One of the few letters in the collection that discusses Feynman’s science was written to his former student Koichi Mano. It describes the fox’s way of working:

“The ‘grander’ problems of quantum theory” were only one item in a long list of Feynman’s activities.

The phrase “the ‘grander’ problems of quantum theory” refers to the great work for which he received a Nobel Prize in 1965: inventing the pictorial view of nature which he called “the space-time approach.” This work began in 1947 as a modest enterprise, to calculate accurately the fine details of the hydrogen atom for comparison with the findings of some new experiments that had been done at Columbia University. To do the calculation, Feynman invented a new
way of describing quantum processes, using pictorial diagrams instead of equations to represent interacting particles. The “Feynman diagrams” that he invented for a particular calculation caused a revolution in physics. The diagrams were not only a useful tool for calculation but a new way of understanding nature. Feynman’s basic idea was simple and general. If we want to calculate a quantum process, all we need to do is to draw stylized pictures of all the interactions that can happen, calculate a number corresponding to each picture by following some simple rules, and then add the numbers together. So a quantum process is just a bundle of pictures, each of them describing a possible way in which the process can happen.

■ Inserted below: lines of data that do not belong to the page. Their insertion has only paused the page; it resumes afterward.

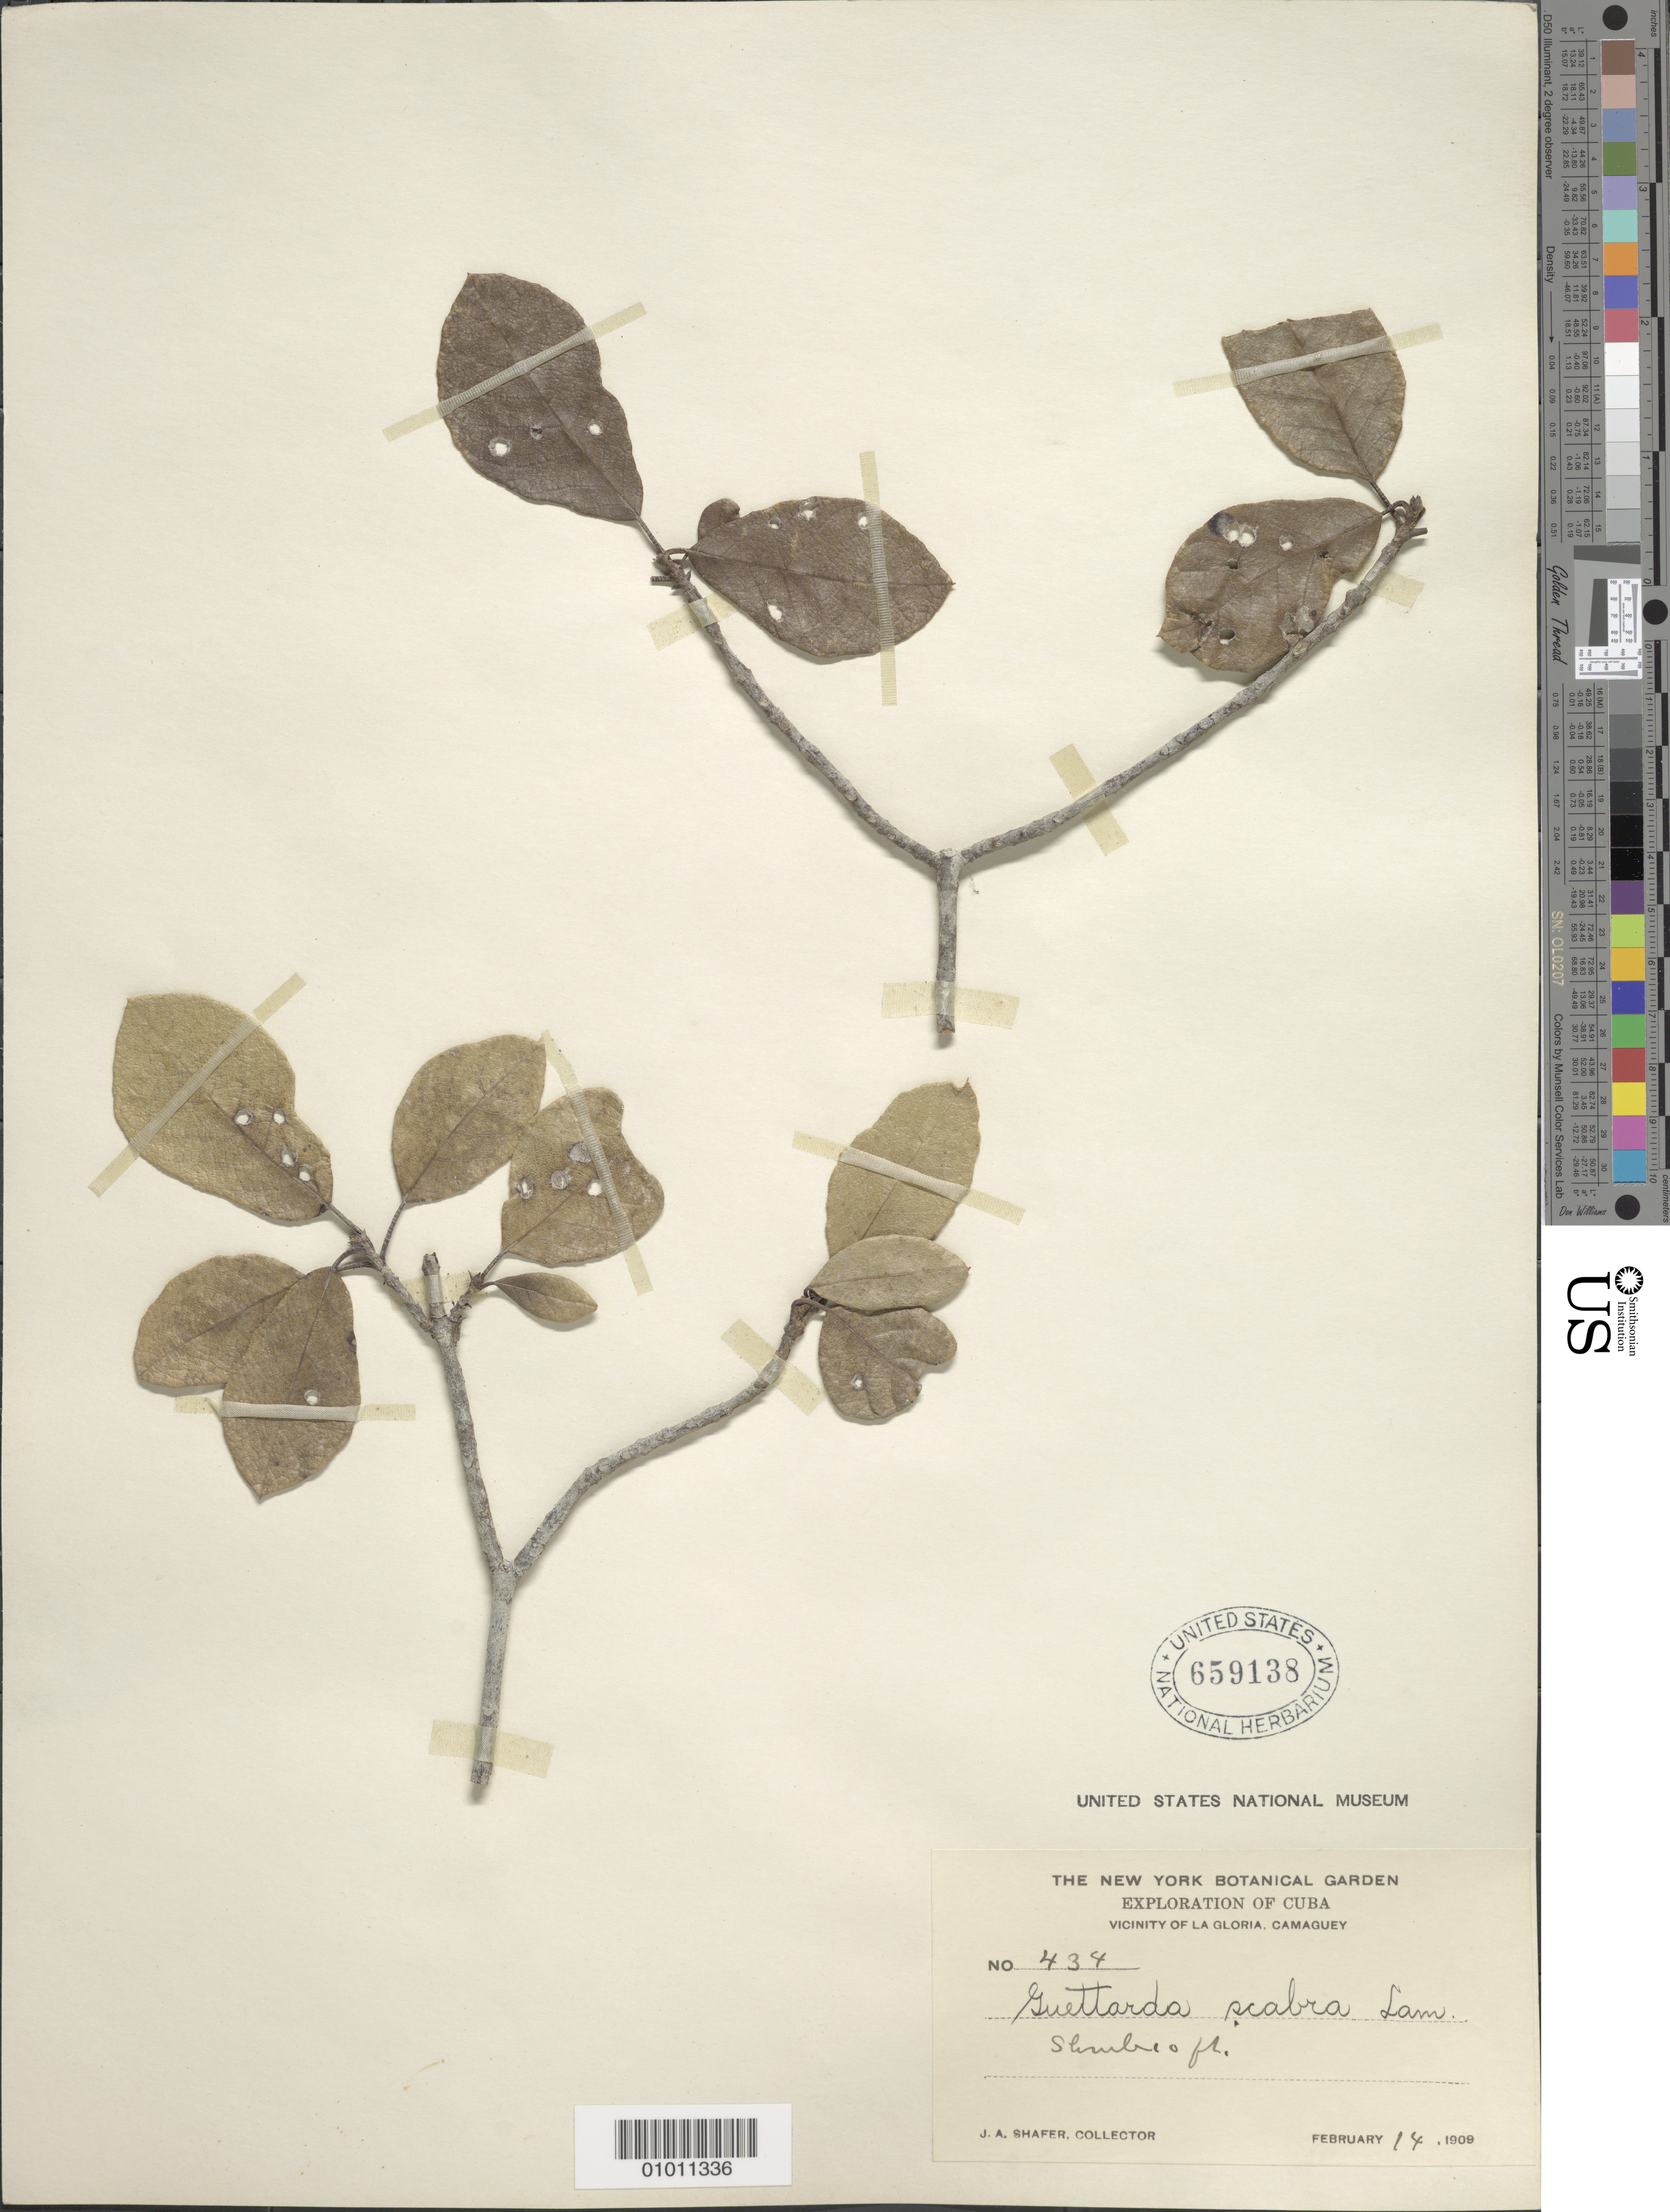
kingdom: Plantae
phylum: Tracheophyta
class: Magnoliopsida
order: Gentianales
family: Rubiaceae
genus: Guettarda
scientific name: Guettarda scabra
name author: (L.) Vent.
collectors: J. A. Shafer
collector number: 434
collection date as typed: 14 Feb 1909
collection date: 1909-02-14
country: Cuba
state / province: Camaguey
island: Cuba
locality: Vicinity of La Gloria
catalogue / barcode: US 659138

Feynman’s diagrams gave us a simple visual representation of quantum processes not only for hydrogen atoms but for everything else in the universe. Within twenty years after they were invented, these diagrams became the working language of particle physicists all over the world. It is difficult now to imagine how we used to think about fields and particles before we had this language. A new book by the MIT historian David Kaiser,
Drawing Theories Apart: The Dispersion of Feynman Diagrams in Postwar Physics
,
⁴
gives a lively account of the spread of the diagrams, describing how they were transmitted around the world. The diagrams spread like a flu epidemic. Each new generation of young scientists became infected with the Feynman disease and then infected others with whom they came into personal contact. The Feynman epidemic lasted longer than a flu epidemic, because the incubation period was measured in years rather than in days. Many of the older scientists remained immune, but their influence waned as the new language became universal.

After Feynman’s work on the diagrams was done, a year went by before it was published. He was willing and eager to share his ideas in conversation with anyone who would listen, but he found the job of
writing a formal paper distasteful and postponed it as long as he could. His seminal paper, “Space-Time Approach to Quantum Electrodynamics,”
⁵
might never have been written if he had not gone to Pittsburgh to stay for a few days with his friends Bert and Mulaika Corben. While he was in the Corbens’ house, they urged him to sit down and write the paper, and he made all kinds of excuses to avoid doing it. Mulaika, who was a liberated woman with a forceful personality, decided that drastic measures were needed. She was one of the few people who could stand up to Feynman in a contest of wills. She locked him in his room and refused to let him out until the paper was finished. That is the story that Mulaika told me afterward. Like other Feynman stories, it may have been embellished in the telling, but to anyone who knew both Mulaika and Feynman it has the ring of truth.

People who knew Feynman as a friend and colleague were astonished when this collection of his letters appeared. We never thought of him as a letter writer. He was famous as a great scientist and a great communicator, but his way of communicating with the public was by talking rather than writing. He talked in a racy and informal style, and claimed to be incapable of writing grammatical English. His many books were not written by him but transcribed and edited by others from recordings of his talks. The technical books were records of his classroom lectures, and the popular books were records of his stories. He preferred to publish his scientific discoveries in lectures rather than in papers.